Ces adaptations témoignent certes de la capacité de résilience des entrepreneurs, mais révèlent également leurs limites face à des chocs exogènes répétés et d’une violence inouïe.

Un marché de l’emploi atone dans les TPE

L’emploi dans les TPE reflète fidèlement cette conjoncture dégradée. Seuls 8% des dirigeants déclarent avoir embauché ou prévoir d’embaucher du personnel, un niveau qui stagne sans progression significative. Parallèlement, 7% anticipent des suppressions de postes, créant un différentiel minimal de 1 point en faveur des embauches.

Cette léthargie contraste avec la progression du nombre de postes vacants (15% des patrons déclarent avoir des postes à pourvoir), illustrant les difficultés de recrutement persistantes malgré un contexte économique délétère.

Une confiance gouvernementale en berne

Le climat de défiance envers l’exécutif demeure prégnant, avec seulement 16% des dirigeants qui accordent leur confiance aux mesures économiques d’Emmanuel Macron et de son gouvernement.

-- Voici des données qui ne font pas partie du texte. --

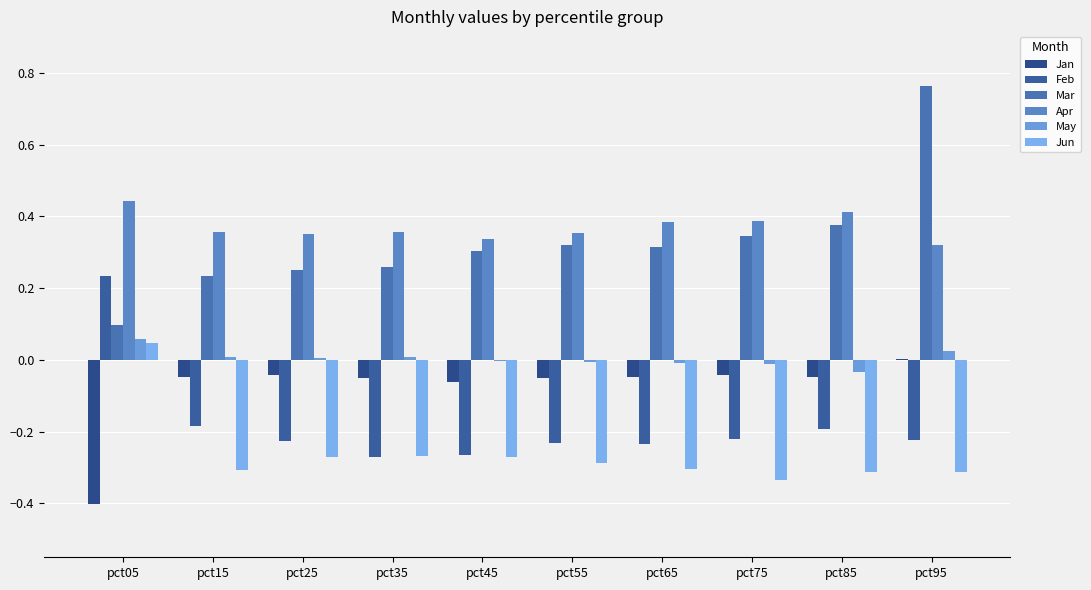

Count the number of data series in this chart.

6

Bien qu’en légère progression (+3 points), ce score demeure l’un des plus faibles observés depuis 2002.

Cette méfiance s’explique par l’inadéquation criante entre les réponses gouvernementales et l’ampleur des défis auxquels font face les TPE. Ces entreprises constituent pourtant l’épine dorsale du tissu économique français, employant plus de 4 millions de salariés.

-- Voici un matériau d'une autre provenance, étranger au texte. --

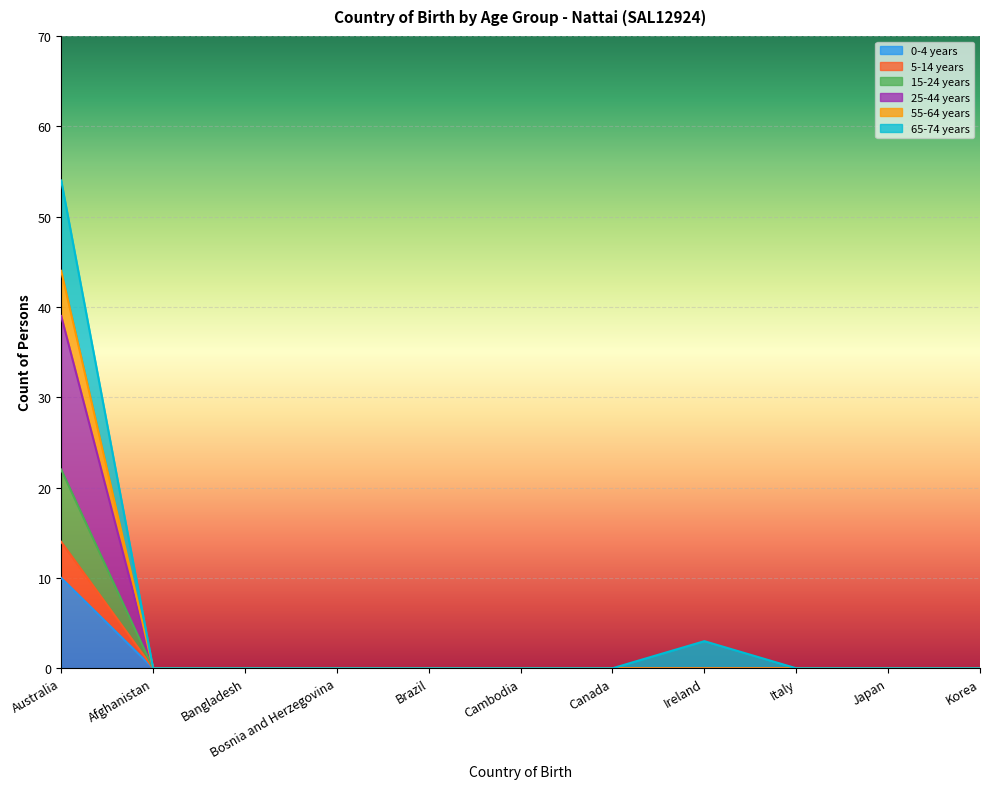

True or false: 0-4 years has a value of 0 at Ireland.

True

L’urgence de la situation appelle des mesures structurelles immédiates. Les TPE, premières victimes de ces crises en cascade, attendent des signaux forts du gouvernement pour maintenir leur activité et préserver l’emploi face à un environnement international particulièrement hostile. Dans ce contexte, la question des zones à faibles émissions et leur impact sur les coûts des entreprises prend une dimension particulière, tandis que l’explosion du coût de la vie accentue encore les difficultés de ces structures déjà fragilisées. La persistance de ces tensions géopolitiques rend cette exigence d’autant plus pressante pour éviter un effondrement du secteur.